Alice Accorsi, an assistant professor of molecular and cellular biology at the University of California, Davis, studies this particular kind of snail and this particular talent, with the goal of eventually helping to restore vision in people with eye injuries.

 

The key? It’s to editing the apple snail’s genome in order to “explore the genetic and molecular mechanisms behind eye regeneration.”

 

The apple snails, by the way, are from a family of large freshwater snails called Ampullariidae. The golden apple snail, from South America, is Pomacea canaliculate. They are acquatic gastropod mollusks. They have a gill and an operculum. They’re amphibious. And they are considered gonochoristic, meaning that each individual organism is either male or female.

 

In addition to being easy to grow in the lab, apple snails have “camera-type” eyes — the same type as humans.

 

The ability of these snails to regenerate their eyes have been known for a long time. In 1766, a researcher noted that decapitated garden snails could regrow their entire heads.
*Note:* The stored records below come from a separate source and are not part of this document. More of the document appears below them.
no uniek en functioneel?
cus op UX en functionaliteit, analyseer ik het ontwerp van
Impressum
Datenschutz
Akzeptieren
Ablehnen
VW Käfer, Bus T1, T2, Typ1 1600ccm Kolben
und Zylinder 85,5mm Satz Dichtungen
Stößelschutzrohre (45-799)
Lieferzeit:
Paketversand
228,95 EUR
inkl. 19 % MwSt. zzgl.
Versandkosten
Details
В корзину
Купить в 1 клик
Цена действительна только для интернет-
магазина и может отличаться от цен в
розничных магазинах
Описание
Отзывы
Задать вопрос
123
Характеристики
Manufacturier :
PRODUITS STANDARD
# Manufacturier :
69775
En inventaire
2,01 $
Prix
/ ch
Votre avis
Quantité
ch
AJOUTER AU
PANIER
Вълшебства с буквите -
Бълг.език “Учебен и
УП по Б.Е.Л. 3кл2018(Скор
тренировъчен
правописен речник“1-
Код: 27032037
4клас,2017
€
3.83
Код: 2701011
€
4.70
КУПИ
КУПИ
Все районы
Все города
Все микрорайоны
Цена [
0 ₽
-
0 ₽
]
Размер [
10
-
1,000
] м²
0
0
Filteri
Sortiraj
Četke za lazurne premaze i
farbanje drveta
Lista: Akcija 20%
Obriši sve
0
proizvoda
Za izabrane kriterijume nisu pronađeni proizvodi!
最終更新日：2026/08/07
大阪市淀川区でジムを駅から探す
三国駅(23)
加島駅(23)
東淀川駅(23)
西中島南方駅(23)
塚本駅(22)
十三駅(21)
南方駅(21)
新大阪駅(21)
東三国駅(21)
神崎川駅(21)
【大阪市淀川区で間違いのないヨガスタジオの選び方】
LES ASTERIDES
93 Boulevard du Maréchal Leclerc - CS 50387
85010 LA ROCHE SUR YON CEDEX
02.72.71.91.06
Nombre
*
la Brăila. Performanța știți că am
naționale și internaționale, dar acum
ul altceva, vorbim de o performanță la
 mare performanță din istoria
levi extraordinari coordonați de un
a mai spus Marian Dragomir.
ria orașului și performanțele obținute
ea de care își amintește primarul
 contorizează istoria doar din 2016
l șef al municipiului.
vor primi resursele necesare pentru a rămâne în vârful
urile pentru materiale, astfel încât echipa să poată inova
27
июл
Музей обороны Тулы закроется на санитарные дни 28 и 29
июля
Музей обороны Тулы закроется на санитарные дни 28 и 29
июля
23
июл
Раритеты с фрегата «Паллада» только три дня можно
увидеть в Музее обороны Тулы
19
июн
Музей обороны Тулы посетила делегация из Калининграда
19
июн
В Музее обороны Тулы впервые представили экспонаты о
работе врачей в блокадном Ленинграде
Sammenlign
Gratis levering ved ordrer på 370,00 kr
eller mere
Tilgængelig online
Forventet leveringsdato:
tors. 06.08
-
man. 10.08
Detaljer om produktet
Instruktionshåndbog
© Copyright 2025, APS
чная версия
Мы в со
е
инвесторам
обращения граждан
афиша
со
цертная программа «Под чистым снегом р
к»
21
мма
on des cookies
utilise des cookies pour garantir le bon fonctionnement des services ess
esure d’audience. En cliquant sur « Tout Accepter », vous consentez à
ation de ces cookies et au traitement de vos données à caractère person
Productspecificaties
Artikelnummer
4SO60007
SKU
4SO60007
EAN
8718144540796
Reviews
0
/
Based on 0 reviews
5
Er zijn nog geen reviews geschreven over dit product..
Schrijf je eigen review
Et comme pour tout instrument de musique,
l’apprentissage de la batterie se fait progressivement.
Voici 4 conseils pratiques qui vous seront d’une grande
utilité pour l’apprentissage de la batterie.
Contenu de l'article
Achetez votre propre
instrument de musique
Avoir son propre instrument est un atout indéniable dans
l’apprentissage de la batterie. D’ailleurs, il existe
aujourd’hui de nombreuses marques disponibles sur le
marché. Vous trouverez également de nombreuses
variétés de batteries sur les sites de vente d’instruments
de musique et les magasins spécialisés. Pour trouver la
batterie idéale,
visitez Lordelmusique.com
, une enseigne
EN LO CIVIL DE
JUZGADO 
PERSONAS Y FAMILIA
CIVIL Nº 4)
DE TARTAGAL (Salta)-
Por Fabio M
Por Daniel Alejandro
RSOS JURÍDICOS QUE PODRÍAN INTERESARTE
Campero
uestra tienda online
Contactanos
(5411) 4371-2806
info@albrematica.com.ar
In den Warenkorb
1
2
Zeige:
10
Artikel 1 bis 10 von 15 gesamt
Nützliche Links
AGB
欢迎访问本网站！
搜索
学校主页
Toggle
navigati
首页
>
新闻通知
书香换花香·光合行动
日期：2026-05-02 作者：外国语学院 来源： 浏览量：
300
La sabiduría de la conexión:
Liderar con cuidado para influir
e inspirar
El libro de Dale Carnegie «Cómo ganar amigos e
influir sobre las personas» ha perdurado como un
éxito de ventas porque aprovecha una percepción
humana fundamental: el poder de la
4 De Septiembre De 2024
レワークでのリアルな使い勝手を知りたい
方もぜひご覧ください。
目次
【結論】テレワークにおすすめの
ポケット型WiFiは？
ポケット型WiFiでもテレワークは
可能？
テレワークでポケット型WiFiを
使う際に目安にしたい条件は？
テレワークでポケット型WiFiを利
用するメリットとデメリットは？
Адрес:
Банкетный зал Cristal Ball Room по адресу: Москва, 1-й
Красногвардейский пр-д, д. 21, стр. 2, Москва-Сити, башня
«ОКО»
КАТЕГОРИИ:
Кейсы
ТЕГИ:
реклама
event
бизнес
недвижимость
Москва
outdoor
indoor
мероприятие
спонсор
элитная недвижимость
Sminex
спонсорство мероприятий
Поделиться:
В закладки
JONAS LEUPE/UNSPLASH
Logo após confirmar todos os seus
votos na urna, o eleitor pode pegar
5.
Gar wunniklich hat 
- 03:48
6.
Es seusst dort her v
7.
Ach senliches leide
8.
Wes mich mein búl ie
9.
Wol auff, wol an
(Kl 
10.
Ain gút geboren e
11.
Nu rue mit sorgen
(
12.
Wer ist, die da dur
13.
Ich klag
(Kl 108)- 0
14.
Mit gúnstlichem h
However, assistant professor Accorsi, the article notes, is the first to leverage this feature in regenerative research.

 

According to the article, the researchers already know that the process for these snails takes about a month and consists of several phases. The wound heals, cells migrate to the area, and then those cells specialize and begin to form eye structures including the lens and retina. By the fifteenth day (and here, we need a few !!!) all of the eye’s structures are present, including the optic nerve. A couple more weeks are needed for the structures to mature and grow.

 

Whoa! We’re amazed. And we wonder: when the snail gets injured does it think, “oh, no big deal. I’ll get vision back in that eye in a few weeks.”  Or does it wake up one morning when it’s all back and working and think, “well, cool—glad that’s fixed!”